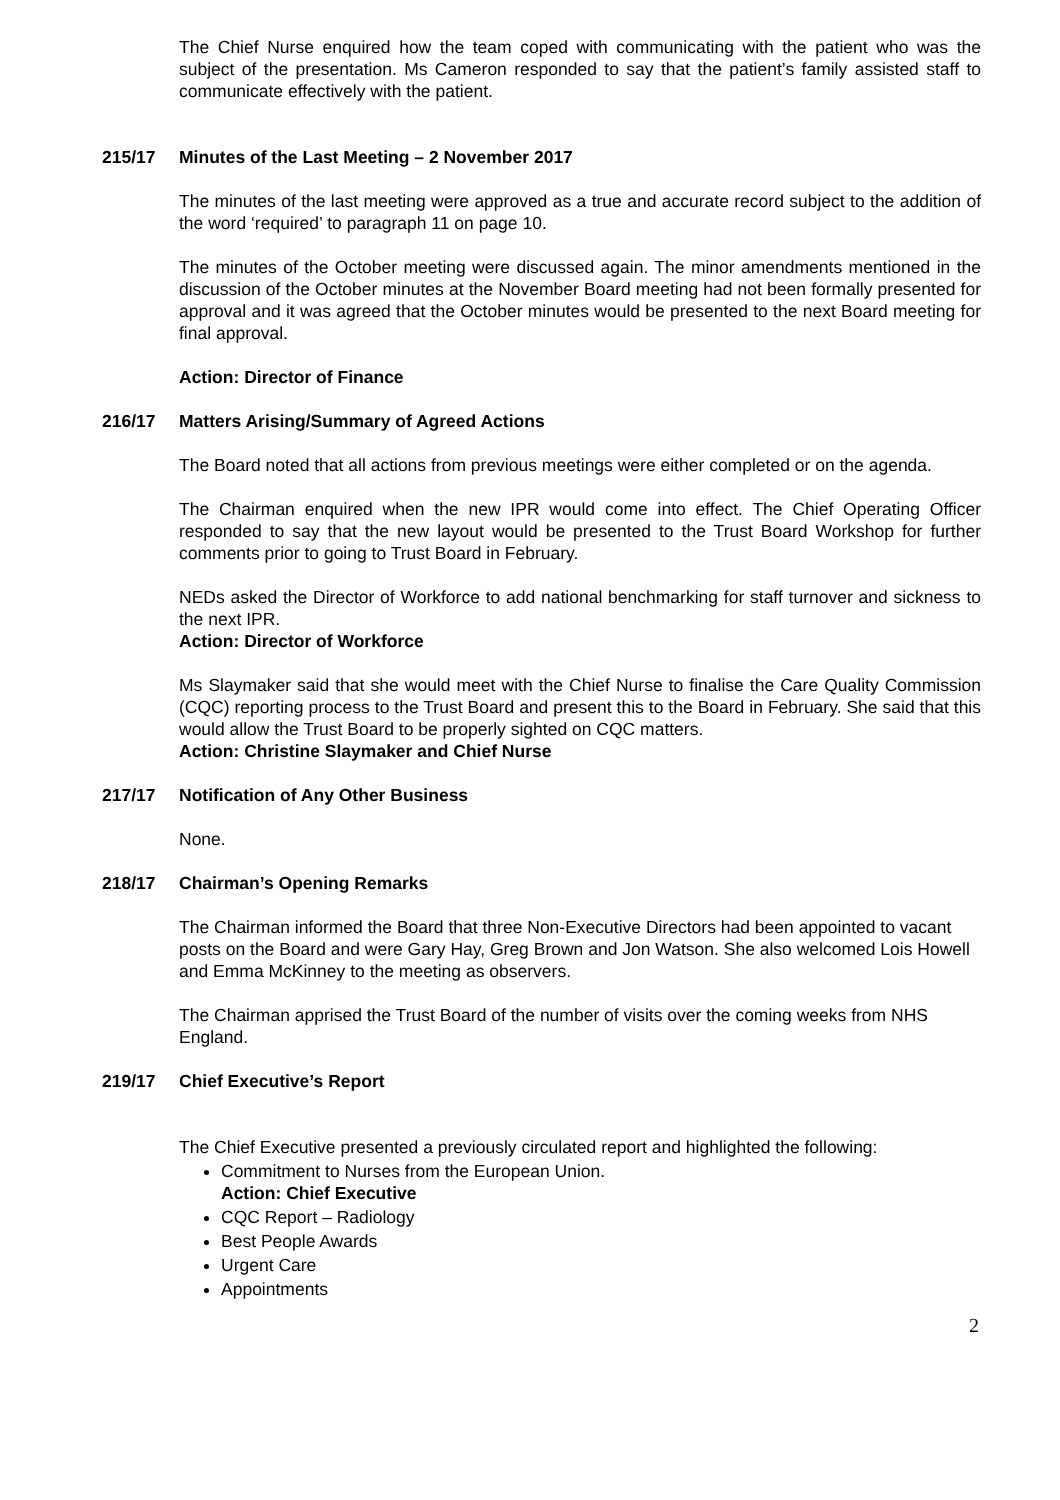The Chief Nurse enquired how the team coped with communicating with the patient who was the subject of the presentation. Ms Cameron responded to say that the patient’s family assisted staff to communicate effectively with the patient.
215/17 Minutes of the Last Meeting – 2 November 2017
The minutes of the last meeting were approved as a true and accurate record subject to the addition of the word ‘required’ to paragraph 11 on page 10.
The minutes of the October meeting were discussed again. The minor amendments mentioned in the discussion of the October minutes at the November Board meeting had not been formally presented for approval and it was agreed that the October minutes would be presented to the next Board meeting for final approval.
Action: Director of Finance
216/17 Matters Arising/Summary of Agreed Actions
The Board noted that all actions from previous meetings were either completed or on the agenda.
The Chairman enquired when the new IPR would come into effect. The Chief Operating Officer responded to say that the new layout would be presented to the Trust Board Workshop for further comments prior to going to Trust Board in February.
NEDs asked the Director of Workforce to add national benchmarking for staff turnover and sickness to the next IPR.
Action: Director of Workforce
Ms Slaymaker said that she would meet with the Chief Nurse to finalise the Care Quality Commission (CQC) reporting process to the Trust Board and present this to the Board in February. She said that this would allow the Trust Board to be properly sighted on CQC matters.
Action: Christine Slaymaker and Chief Nurse
217/17 Notification of Any Other Business
None.
218/17 Chairman’s Opening Remarks
The Chairman informed the Board that three Non-Executive Directors had been appointed to vacant posts on the Board and were Gary Hay, Greg Brown and Jon Watson. She also welcomed Lois Howell and Emma McKinney to the meeting as observers.
The Chairman apprised the Trust Board of the number of visits over the coming weeks from NHS England.
219/17 Chief Executive’s Report
The Chief Executive presented a previously circulated report and highlighted the following:
Commitment to Nurses from the European Union.
Action: Chief Executive
CQC Report – Radiology
Best People Awards
Urgent Care
Appointments
2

------------------------------------------------

» **ACTION ITEM**: Return, exactly and without additions, the lines that run from the one containing "The Chief Executive" to the end of the material above.

» **ANSWER SECTION**:
The Chief Executive presented a previously circulated report and highlighted the following:
Commitment to Nurses from the European Union.
Action: Chief Executive
CQC Report – Radiology
Best People Awards
Urgent Care
Appointments
2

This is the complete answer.